- Born: Marianne Charlotte Lindsten 6 October 1909 Mora, Sweden
- Died: 26 May 1979 (aged 69) Lycksele, Sweden
- Burial place: Gamla kyrkogården
- Education: University of Lund
- Occupation: Physician
- Known for: First female district medical officer during the 1940s
- Children: 7

= Marianne Lindsten-Thomasson =

Swedish physician (1909–1979)

Marianne Charlotte Lindsten-Thomasson (6 October 1909 - 26 May 1979) was a Swedish physician and a pioneer member of the Medical Women's International Association, which was set up in 1919. She was the country's first female district medical officer during the 1940s.

== Life and work ==
Marianne Charlotte Lindstén was born in Mora in 1909 as the eldest child of a teacher in a farming family in Gothenburg. She attended Landskrona gymnasia for her early education, graduating in 1927 and went on to finish her medical degree at the University of Lund (1930) thus becoming a general practitioner. She earned her medical licentiate in 1936. At first, she filled in for other doctors who went on leave in various hospitals and had a difficult time finding a permanent position. At that time, there were very few female doctors working in Sweden, which added another barrier to her employment.

As a young woman doctor, she attended to the unique needs of her female patients. According to Thomasson: "She was able to understand female medical issues in an entirely different way from her older male predecessors. She wrote prescriptions for diaphragms unlike her colleague who believed that the relevant couples should “just desist,” and her actions thus probably prevented some women from having between ten and fifteen children, which was the norm at that time."

Eventually, she was hired in Vilhelmina, Southern Lapland, and worked there steadily for ten years. In 1950, she met and married the widower Erik Thomasson who had five children aged between 5 and 16. Her new husband was a district judge who lived 120 km from Vilhelmina. She took over the care of his children, with the help of a nanny, and continued her medical practice by commuting between the two cities. Soon, she had two children of her own, a boy born in 1952 and a girl born in 1954.

In 1955, when one of the two district medical officer posts in Lycksele became vacant, Lindsten-Thomasson got the job. Her new area of responsibility was geographically smaller than Vilhelmina but more heavily populated requiring her to be on call around the clock every day of the year.

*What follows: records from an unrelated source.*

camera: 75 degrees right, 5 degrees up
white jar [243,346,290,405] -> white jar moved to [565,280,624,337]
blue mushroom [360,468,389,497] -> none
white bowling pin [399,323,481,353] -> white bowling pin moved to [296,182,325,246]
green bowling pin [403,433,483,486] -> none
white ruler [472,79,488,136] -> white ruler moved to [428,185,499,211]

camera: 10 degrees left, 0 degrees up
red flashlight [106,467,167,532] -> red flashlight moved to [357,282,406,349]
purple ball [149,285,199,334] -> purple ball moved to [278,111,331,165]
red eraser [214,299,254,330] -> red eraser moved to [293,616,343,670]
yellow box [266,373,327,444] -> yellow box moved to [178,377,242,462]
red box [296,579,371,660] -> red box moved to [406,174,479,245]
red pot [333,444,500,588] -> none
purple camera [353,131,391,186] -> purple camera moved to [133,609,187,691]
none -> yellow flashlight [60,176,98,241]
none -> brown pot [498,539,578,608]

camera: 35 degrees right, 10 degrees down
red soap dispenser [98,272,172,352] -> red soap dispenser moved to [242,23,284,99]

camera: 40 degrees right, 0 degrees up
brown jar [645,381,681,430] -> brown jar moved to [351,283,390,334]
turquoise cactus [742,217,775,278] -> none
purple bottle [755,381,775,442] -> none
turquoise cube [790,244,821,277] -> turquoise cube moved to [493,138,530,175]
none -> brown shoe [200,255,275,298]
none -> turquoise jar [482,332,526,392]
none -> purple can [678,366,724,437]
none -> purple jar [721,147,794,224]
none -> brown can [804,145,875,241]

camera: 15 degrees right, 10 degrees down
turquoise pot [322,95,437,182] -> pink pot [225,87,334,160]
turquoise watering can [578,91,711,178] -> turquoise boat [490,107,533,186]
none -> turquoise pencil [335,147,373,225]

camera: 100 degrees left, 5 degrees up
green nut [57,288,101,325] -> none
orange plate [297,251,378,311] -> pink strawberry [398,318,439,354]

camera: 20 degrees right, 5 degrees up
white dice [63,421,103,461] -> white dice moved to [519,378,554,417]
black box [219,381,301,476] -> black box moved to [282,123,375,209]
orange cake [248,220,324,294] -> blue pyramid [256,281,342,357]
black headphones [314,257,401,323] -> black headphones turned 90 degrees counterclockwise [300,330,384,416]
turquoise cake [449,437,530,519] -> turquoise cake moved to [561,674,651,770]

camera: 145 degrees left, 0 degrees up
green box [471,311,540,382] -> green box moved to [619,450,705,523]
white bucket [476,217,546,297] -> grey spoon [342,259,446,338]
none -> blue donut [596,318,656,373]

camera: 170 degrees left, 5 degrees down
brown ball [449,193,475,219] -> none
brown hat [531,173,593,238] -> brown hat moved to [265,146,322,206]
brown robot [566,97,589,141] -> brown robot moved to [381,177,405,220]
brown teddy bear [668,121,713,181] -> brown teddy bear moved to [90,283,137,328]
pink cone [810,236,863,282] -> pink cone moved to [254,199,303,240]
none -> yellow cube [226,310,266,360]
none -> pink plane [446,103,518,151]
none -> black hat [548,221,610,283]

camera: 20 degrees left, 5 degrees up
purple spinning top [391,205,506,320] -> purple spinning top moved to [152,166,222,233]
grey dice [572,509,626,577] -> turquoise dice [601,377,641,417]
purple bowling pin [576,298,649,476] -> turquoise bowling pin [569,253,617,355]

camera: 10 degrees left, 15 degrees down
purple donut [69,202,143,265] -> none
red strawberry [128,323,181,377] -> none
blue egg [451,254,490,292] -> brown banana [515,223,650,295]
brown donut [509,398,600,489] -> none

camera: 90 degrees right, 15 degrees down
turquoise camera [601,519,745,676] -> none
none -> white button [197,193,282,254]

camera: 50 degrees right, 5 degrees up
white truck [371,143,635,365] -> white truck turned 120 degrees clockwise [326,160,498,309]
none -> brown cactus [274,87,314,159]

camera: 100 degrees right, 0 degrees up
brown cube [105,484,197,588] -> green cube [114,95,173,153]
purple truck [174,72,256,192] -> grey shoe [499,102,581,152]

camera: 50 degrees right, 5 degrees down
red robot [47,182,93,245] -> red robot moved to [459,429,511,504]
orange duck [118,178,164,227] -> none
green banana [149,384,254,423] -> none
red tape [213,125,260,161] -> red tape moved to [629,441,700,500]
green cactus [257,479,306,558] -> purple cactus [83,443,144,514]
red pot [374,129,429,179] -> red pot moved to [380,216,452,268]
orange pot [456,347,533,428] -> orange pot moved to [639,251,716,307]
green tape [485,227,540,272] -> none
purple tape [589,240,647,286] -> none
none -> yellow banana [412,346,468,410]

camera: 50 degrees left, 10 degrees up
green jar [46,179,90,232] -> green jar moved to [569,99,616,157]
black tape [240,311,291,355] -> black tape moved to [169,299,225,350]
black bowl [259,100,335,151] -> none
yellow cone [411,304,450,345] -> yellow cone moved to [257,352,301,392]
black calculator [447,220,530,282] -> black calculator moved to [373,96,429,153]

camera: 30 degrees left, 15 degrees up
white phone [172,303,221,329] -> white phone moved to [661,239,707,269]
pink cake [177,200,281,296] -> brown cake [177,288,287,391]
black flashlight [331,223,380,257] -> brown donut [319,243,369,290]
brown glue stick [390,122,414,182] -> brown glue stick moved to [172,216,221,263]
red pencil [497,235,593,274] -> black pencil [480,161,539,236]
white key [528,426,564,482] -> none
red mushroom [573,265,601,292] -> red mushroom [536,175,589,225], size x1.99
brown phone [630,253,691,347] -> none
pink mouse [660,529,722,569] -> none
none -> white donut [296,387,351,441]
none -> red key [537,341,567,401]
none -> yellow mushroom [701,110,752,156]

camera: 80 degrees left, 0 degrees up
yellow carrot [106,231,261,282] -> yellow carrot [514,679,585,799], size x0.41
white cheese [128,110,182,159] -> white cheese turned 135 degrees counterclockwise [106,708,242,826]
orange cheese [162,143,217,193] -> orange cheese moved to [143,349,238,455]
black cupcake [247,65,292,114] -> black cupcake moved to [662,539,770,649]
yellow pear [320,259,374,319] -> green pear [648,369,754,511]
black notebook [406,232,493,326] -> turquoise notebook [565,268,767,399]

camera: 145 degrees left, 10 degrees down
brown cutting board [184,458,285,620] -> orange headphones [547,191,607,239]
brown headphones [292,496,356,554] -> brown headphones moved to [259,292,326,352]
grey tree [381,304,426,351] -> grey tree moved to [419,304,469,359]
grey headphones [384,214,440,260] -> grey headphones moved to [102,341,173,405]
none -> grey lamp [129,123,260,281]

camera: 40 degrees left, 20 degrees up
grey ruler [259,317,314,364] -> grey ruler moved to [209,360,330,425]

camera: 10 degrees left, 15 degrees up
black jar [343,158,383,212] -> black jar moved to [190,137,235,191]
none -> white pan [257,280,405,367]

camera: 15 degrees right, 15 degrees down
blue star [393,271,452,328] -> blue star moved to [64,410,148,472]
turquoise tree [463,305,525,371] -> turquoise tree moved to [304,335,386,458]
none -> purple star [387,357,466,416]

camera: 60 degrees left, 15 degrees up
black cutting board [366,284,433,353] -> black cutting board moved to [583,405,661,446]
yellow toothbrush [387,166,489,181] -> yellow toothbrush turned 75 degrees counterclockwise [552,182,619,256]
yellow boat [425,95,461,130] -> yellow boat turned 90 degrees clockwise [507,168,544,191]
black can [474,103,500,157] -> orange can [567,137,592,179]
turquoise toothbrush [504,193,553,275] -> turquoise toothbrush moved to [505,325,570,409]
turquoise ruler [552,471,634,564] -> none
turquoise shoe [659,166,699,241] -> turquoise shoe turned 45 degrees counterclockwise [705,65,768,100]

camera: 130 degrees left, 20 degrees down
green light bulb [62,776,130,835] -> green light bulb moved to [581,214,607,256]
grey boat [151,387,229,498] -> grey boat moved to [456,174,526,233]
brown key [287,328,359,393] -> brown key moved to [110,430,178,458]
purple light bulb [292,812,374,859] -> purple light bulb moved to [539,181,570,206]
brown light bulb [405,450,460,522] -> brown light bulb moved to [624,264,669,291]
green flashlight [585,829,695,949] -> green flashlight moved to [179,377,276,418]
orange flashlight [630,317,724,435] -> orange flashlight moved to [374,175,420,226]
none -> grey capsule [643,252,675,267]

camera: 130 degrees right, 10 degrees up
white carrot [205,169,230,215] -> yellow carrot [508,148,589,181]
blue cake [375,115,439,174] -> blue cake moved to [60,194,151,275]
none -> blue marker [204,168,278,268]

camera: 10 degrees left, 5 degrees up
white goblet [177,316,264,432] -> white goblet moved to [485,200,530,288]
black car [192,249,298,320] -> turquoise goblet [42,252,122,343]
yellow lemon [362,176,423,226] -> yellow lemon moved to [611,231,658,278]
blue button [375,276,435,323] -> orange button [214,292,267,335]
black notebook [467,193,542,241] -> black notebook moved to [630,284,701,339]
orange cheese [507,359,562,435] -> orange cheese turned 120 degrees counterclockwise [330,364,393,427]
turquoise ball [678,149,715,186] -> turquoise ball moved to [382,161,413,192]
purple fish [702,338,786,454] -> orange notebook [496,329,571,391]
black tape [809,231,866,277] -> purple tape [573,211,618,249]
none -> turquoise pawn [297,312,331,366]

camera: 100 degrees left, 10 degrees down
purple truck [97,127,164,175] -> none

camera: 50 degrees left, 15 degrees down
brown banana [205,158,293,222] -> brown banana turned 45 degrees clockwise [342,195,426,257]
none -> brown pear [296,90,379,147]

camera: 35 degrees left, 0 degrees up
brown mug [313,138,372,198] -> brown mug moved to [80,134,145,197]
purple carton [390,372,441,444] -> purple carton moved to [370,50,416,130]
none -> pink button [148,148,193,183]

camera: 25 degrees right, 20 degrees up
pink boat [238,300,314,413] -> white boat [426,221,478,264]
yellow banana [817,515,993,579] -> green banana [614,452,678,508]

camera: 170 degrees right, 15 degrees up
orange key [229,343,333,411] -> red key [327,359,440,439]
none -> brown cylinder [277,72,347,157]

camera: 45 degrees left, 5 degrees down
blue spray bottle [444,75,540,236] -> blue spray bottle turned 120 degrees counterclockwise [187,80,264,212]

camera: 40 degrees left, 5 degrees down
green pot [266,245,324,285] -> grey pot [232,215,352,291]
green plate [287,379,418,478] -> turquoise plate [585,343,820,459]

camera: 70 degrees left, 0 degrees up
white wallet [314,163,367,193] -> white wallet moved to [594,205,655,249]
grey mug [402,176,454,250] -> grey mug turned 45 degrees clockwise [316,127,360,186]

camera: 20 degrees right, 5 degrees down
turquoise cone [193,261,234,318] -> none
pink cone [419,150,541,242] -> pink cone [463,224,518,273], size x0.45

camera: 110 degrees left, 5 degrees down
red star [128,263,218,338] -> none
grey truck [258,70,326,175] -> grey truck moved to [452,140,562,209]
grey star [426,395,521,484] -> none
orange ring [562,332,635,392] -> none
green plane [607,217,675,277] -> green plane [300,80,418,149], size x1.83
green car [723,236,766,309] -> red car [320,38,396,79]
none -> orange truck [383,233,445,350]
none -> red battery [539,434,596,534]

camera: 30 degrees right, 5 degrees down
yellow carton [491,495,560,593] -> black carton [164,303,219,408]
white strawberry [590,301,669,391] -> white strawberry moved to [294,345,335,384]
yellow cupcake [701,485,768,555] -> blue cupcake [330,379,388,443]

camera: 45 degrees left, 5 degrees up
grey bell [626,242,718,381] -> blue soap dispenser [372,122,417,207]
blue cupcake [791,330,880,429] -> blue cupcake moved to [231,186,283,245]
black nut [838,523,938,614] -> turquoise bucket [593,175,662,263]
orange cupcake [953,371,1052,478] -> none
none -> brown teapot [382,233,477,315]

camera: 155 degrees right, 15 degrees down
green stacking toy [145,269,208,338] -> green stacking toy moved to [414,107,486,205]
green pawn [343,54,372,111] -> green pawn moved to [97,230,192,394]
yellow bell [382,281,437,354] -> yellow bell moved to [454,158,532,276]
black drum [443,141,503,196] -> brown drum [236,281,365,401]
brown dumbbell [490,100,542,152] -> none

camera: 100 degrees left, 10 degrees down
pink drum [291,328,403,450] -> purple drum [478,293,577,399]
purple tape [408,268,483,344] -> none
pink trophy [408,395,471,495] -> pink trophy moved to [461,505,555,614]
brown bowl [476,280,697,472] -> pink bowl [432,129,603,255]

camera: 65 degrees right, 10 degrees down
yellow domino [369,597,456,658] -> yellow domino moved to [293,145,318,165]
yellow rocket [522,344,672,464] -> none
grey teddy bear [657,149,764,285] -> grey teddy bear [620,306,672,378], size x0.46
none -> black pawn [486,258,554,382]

She retired in 1972 but did not stop working. Instead she set up a small office in her home where she received young people who needed medical reports to gain their driver’s licenses. She also ran a small clinic for alcoholics and a home for the elderly, and she served as the physician for the employees of the Swedish national railway.

In the 1979 Lindsten-Thomasson died from cancer, aged 69 and is buried at Gamla kyrkogården (the old cemetery) in Lycksele.